For much of her life, Alex maintains a tight discipline, suppressing anger at great cost to herself, and following the routines that enable her and Beatrice to survive. For, after Alex’s mother dies of cancer, her father shunts the two girls off to an apartment to live totally on their own while he remarries. To keep a household going and ensure that Beatrice gets the schooling she needs, she has to schedule everything carefully and dares not indulge any fantasies. Science and math are her interests, and with Mrs. Gyzinska’s help she is able to overcome her father’s refusal to help her after the age of eighteen or pay for a college education.
Besides dragoning, there is another metaphor running through the story, and it’s about knots. Mrs. Green’s talent lay in topology and although she had to give up a career, she was a master at creating decorative knots. And these knots, in clothing, bracelets, curtains and everything made of cloth in her house, had a way every now and then of undoing themselves and recombining in new and intricate patterns. The metaphor comes up in many contexts.

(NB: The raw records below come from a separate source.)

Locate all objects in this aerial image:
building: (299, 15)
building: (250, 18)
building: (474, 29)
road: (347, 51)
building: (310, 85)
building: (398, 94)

“Time, in our experience, is linear, but in truth time is also looped. It is like a piece of yarn, in which each section of the strand twists and winds around every other—a complicated and complex knot, in which one part cannot be viewed out of context from the others. Everything touches everything else. Everything affects everything else. Each loop, each bend, each twist interacts with every other. It is all connected, and it is all one.”When Women Were Dragons, Kindle edition, Location 2374
Each “loop and bend” in the story captures the routines that Alex has to follow, knots that are undone by the powerful revelation of a force in her life that she can’t control. Sometimes they capture the weaving together of strands of a new life as Alex learns to accept her own emotions and the wildness that bursts out of the women around her. Mostly, this metaphor is understated, but it is a beautiful unifying element throughout the novel.
When Women Were Dragons is surely one of the best books of the past year and has the sort of lingering impact that makes me want to read it again. It is full of fine prose that carries ideas and images that strike at the core of emotional life. Here is a moment when Alex is trying to deal with anger.
“What does anger do? My mother was not an angry person. Or at least I don’t think she was. My aunt was so angry that it became too much for her own body. It destroyed her house and swallowed her husband and left a broken family behind. I didn’t want that, but I didn’t know what to do with my anger. I felt the world shake, and I felt my skin burn, and I let out a volcano of words that rattled my teeth as they came out.”When Women Were Dragons, Kindle edition, Location 3032
I could go on quoting from this novel, but instead I ask you to experience When Women Were Dragons for yourself. It’s an unforgettable blend of memories, discovery, learning about love, making choices and tying it all together in patterns that are sometimes harsh and violent, sometimes flowing and graceful, as a life begins to take shape amid a rigid yet wildly changing world.